Inquiets pour la sécurité de leurs enfants et de ceux des voisins, un groupe de parents d'une petite ville de Montérégie mène une véritable guerre d'usure pour faire changer un règlement qui les empêche d'installer une clôture de plus de 1 mètre sur leur terrain. La clôture permise est bien trop basse, disent-ils, pour empêcher un enfant de se faufiler. La succession de noyades des derniers mois dans des piscines résidentielles leur fait craindre le pire.
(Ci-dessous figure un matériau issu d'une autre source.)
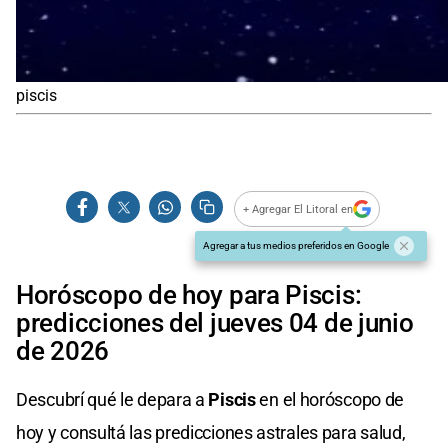
piscis
+ Agregar El Litoral en
Agregar a tus medios preferidos en Google
Horóscopo de hoy para Piscis:
predicciones del jueves 04 de junio
de 2026
Descubrí qué le depara a
Piscis
en el horóscopo de
hoy y consultá las predicciones astrales para salud,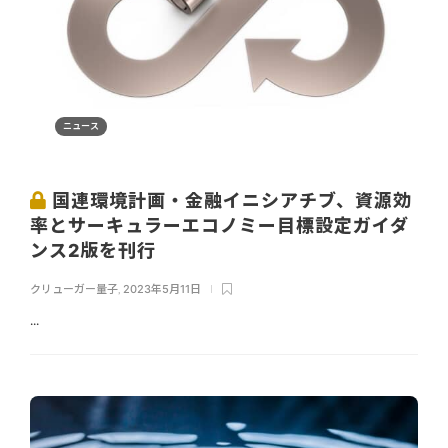
ニュース
国連環境計画・金融イニシアチブ、資源効
率とサーキュラーエコノミー目標設定ガイダ
ンス2版を刊行
クリューガー量子
,
2023年5月11日
...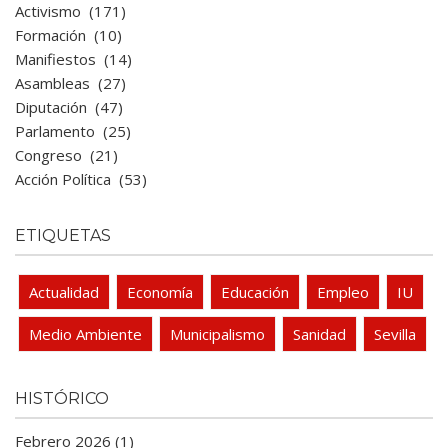
Activismo
(171)
Formación
(10)
Manifiestos
(14)
Asambleas
(27)
Diputación
(47)
Parlamento
(25)
Congreso
(21)
Acción Política
(53)
ETIQUETAS
Actualidad
Economía
Educación
Empleo
IU
Medio Ambiente
Municipalismo
Sanidad
Sevilla
HISTÓRICO
Febrero 2026 (1)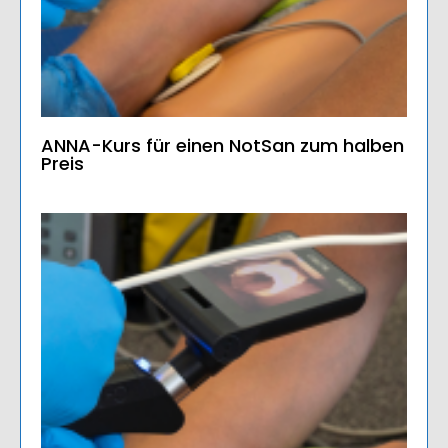
ANNA-Kurs für einen NotSan zum halben
Preis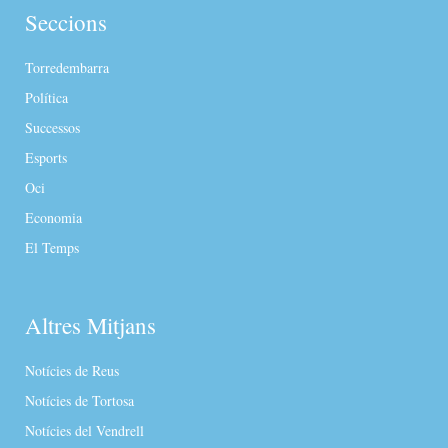
Seccions
Torredembarra
Política
Successos
Esports
Oci
Economia
El Temps
Altres Mitjans
Notícies de Reus
Notícies de Tortosa
Notícies del Vendrell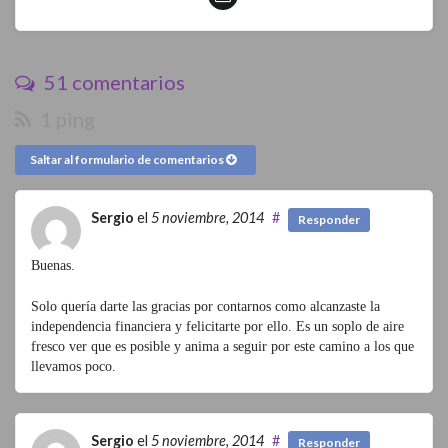
51 comentarios
1 ping
Saltar al formulario de comentarios
Sergio
el
5 noviembre, 2014
#
Responder
Buenas.
Solo quería darte las gracias por contarnos como alcanzaste la
independencia financiera y felicitarte por ello. Es un soplo de aire
fresco ver que es posible y anima a seguir por este camino a los que
llevamos poco.
Sergio
el
5 noviembre, 2014
#
Responder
«Ma fille de 2 ans grimpe sur toutes les chaises. Ce n'est pas une petite clôture qui va l'arrêter», lance Eliza Costache, qui vit avec son conjoint et leur fille dans le quartier Haut-Chambery, aux Cèdres. Avec une vingtaine d'autres habitants du secteur, le couple a déclaré la guerre à la municipalité, dont un règlement interdit aux propriétaires de certaines maisons situées en coin de rue d'installer une clôture de plus de 3 pieds de hauteur sur le côté du terrain qui donne sur le trottoir.

Des raisons esthétiques

La mairesse Géraldine T. Quesnel invoque des raisons esthétiques. «On n'est pas pour mettre des palissades de 6 pieds partout, dit-elle. C'est une belle ville ici, les maisons sont coquettes et les gens sont fiers de leur environnement. On ne changera pas ça pour des considérations personnelles et aux dépens de tous les autres résidants. On reçoit autant de plaintes contre les clôtures qu'en leur faveur.»
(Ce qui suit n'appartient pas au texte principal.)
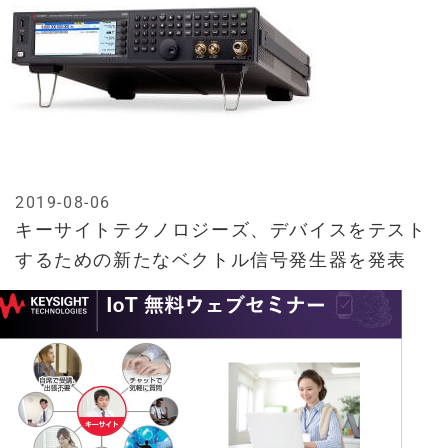
2019-08-06
キーサイトテクノロジーズ、デバイスをテスト
するための新たなベクトル信号発生器を発表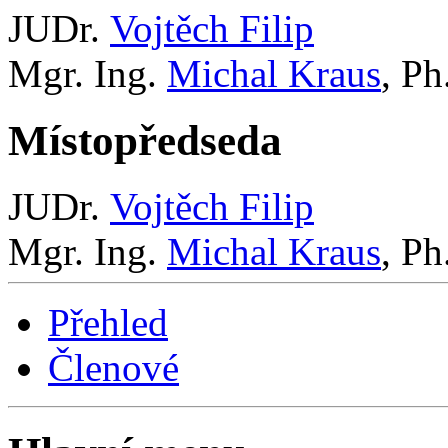
JUDr.
Vojtěch Filip
Mgr. Ing.
Michal Kraus
, P
Místopředseda
JUDr.
Vojtěch Filip
Mgr. Ing.
Michal Kraus
, P
Přehled
Členové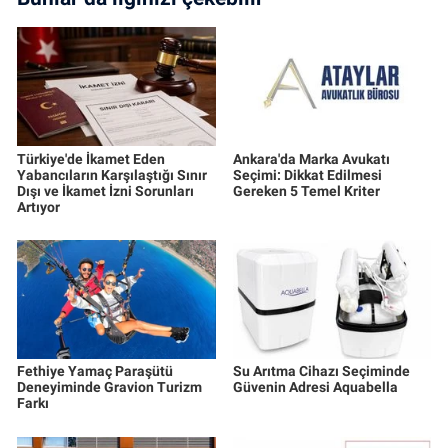
Türkiye'de İkamet Eden
Ankara'da Marka Avukatı
Yabancıların Karşılaştığı Sınır
Seçimi: Dikkat Edilmesi
Dışı ve İkamet İzni Sorunları
Gereken 5 Temel Kriter
Artıyor
Fethiye Yamaç Paraşütü
Su Arıtma Cihazı Seçiminde
Deneyiminde Gravion Turizm
Güvenin Adresi Aquabella
Farkı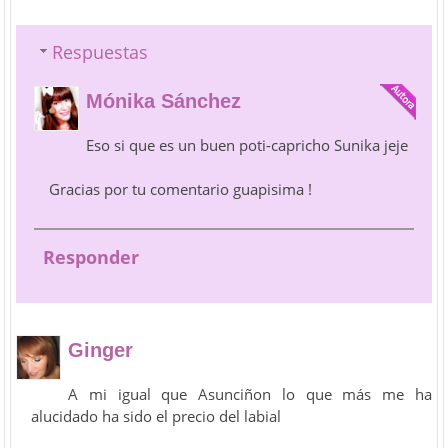
Respuestas
Mónika Sánchez
Eso si que es un buen poti-capricho Sunika jeje
Gracias por tu comentario guapisima !
Responder
Ginger
A mi igual que Asunciñon lo que más me ha
alucidado ha sido el precio del labial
Plusieurs citoyens voient pourtant la règle comme une réelle menace à la sécurité. «C'est dangereux, rage Lina Gagnon. Les enfants peuvent entrer ou sortir des cours sans aucune difficulté. Plusieurs personnes ont de petites piscines gonflables ou des spas à la vue de tous. C'est attirant pour les jeunes et c'est bien assez d'eau pour qu'un enfant s'y noie», croit la femme, elle aussi maman d'une fillette de 2 ans.

Stéphanie Bernard, autre résidante, partage cette inquiétude. Depuis deux ans maintenant, elle tente d'obtenir un permis afin de faire construire une clôture de 6 pieds autour de son terrain. En attendant, sa nouvelle piscine hors terre, qui surpasse toutes les normes de sécurité, est facilement accessible pour les jeunes du quartier. Comme l'est toute sa cour, dit-elle. «L'autre jour, j'ai trouvé deux enfants à deux pas de la piscine, dit-elle. Et une autre fois, une petite fille de 4 ans toute seule dans la glissoire de mon fils. Ça n'a pas de sens!»
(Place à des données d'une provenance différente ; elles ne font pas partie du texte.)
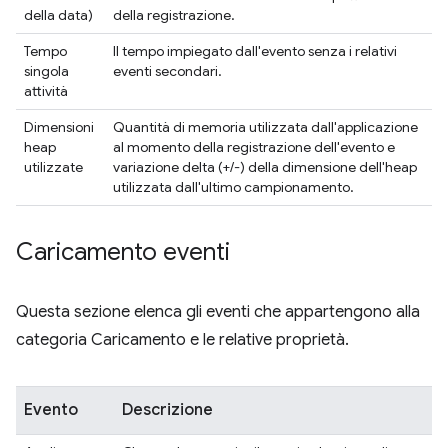
della data)
della registrazione.
Tempo
Il tempo impiegato dall'evento senza i relativi
singola
eventi secondari.
attività
Dimensioni
Quantità di memoria utilizzata dall'applicazione
heap
al momento della registrazione dell'evento e
utilizzate
variazione delta (+/-) della dimensione dell'heap
utilizzata dall'ultimo campionamento.
Caricamento eventi
Questa sezione elenca gli eventi che appartengono alla
categoria Caricamento e le relative proprietà.
Evento
Descrizione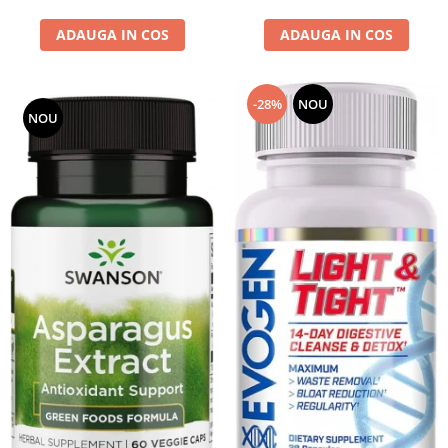
ADAUGA IN COS
ADAUGA IN COS
-28%
NOU
NOU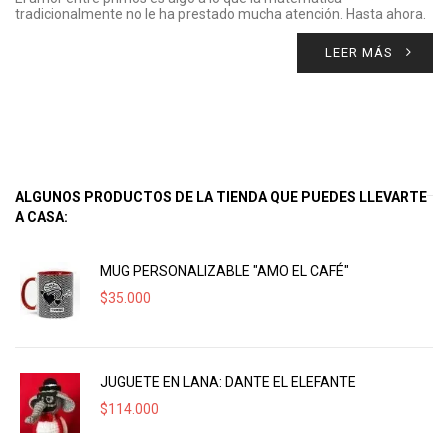
tradicionalmente no le ha prestado mucha atención. Hasta ahora.
LEER MÁS
ALGUNOS PRODUCTOS DE LA TIENDA QUE PUEDES LLEVARTE
A CASA:
MUG PERSONALIZABLE "AMO EL CAFÉ"
$
35.000
JUGUETE EN LANA: DANTE EL ELEFANTE
$
114.000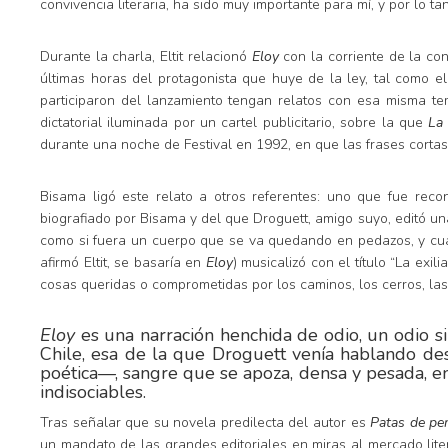
convivencia literaria, ha sido muy importante para mí, y por lo t
Durante la charla, Eltit relacionó
Eloy
con la corriente de la co
últimas horas del protagonista que huye de la ley, tal como e
participaron del lanzamiento tengan relatos con esa misma te
dictatorial iluminada por un cartel publicitario, sobre la que
La 
durante una noche de Festival en 1992, en que las frases cortas
Bisama ligó este relato a otros referentes: uno que fue rec
biografiado por Bisama y del que Droguett, amigo suyo, editó u
como si fuera un cuerpo que se va quedando en pedazos, y c
afirmó Eltit, se basaría en
Eloy
) musicalizó con el título “La exi
cosas queridas o comprometidas por los caminos, los cerros, las
Eloy
es una narración henchida de odio, un odio sin
Chile, esa de la que Droguett venía hablando de
poética—, sangre que se apoza, densa y pesada, en
indisociables.
Tras señalar que su novela predilecta del autor es
Patas de pe
un mandato de las grandes editoriales en miras al mercado lite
Les trois femmes s'inquiètent aussi de l'accès facile à la rue. «Ma fille monte partout. Ce n'est pas un petit mètre qui va l'arrêter», dit Lina Gagnon. Stéphanie Bernard en remet: «Mes amis ne veulent même plus venir souper chez moi parce qu'on passe notre temps à courir derrière les petits.» Eliza Costache, elle, est préoccupée par les chiens. «Tout le monde en possède dans le quartier. Et avec des clôtures si basses, rien n'empêche les enfants d'essayer de les flatter sans savoir s'ils sont dangereux.»

Règlement défié

Après d'intenses négociations, la Ville a accepté il y a quelques mois d'adoucir la règle et de permettre aux propriétaires dont la cour donne sur celle d'un voisin d'installer des clôtures plus hautes. Mais une dizaine de propriétés qui n'ont pas de voisin ou dont la cour donne sur le côté de la maison voisine n'y ont pas droit.

Comme elles n'arrivent pas à obtenir de dérogations - la Ville dit ne pas en donner -, Mmes Gagnon et Costache ont tout simplement défié le règlement et fait installé des clôtures de 6 pieds. Toutes deux ont reçu des contraventions de 434$ qu'elles contestent devant les tribunaux.